Among the lines below, return each one that contains the word "beverage".

**Dataset records**

────────

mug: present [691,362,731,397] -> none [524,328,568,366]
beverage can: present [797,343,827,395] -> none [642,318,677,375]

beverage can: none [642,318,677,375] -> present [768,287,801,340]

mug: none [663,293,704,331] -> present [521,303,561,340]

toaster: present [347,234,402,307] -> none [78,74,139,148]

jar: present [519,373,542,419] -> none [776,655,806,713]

────────

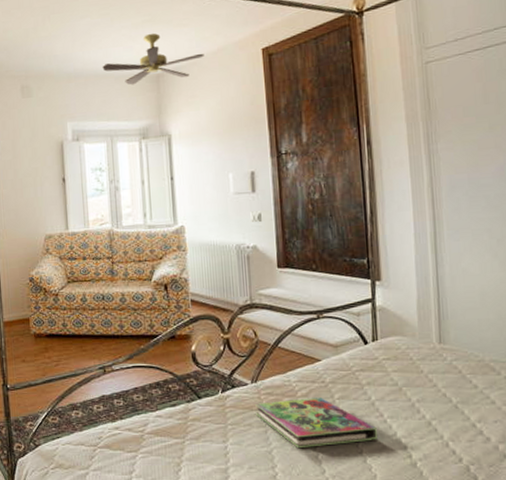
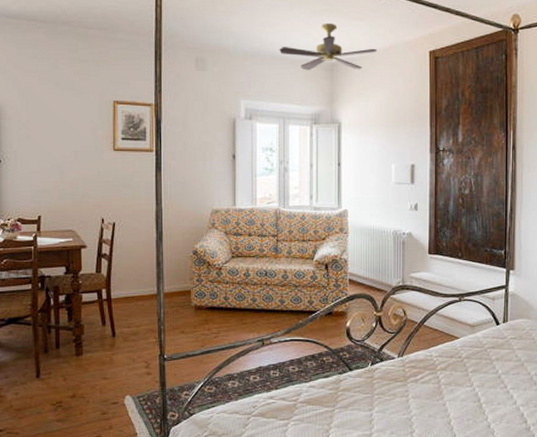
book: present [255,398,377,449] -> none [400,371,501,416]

────────

**Exercise solution**
beverage can: present [797,343,827,395] -> none [642,318,677,375]
beverage can: none [642,318,677,375] -> present [768,287,801,340]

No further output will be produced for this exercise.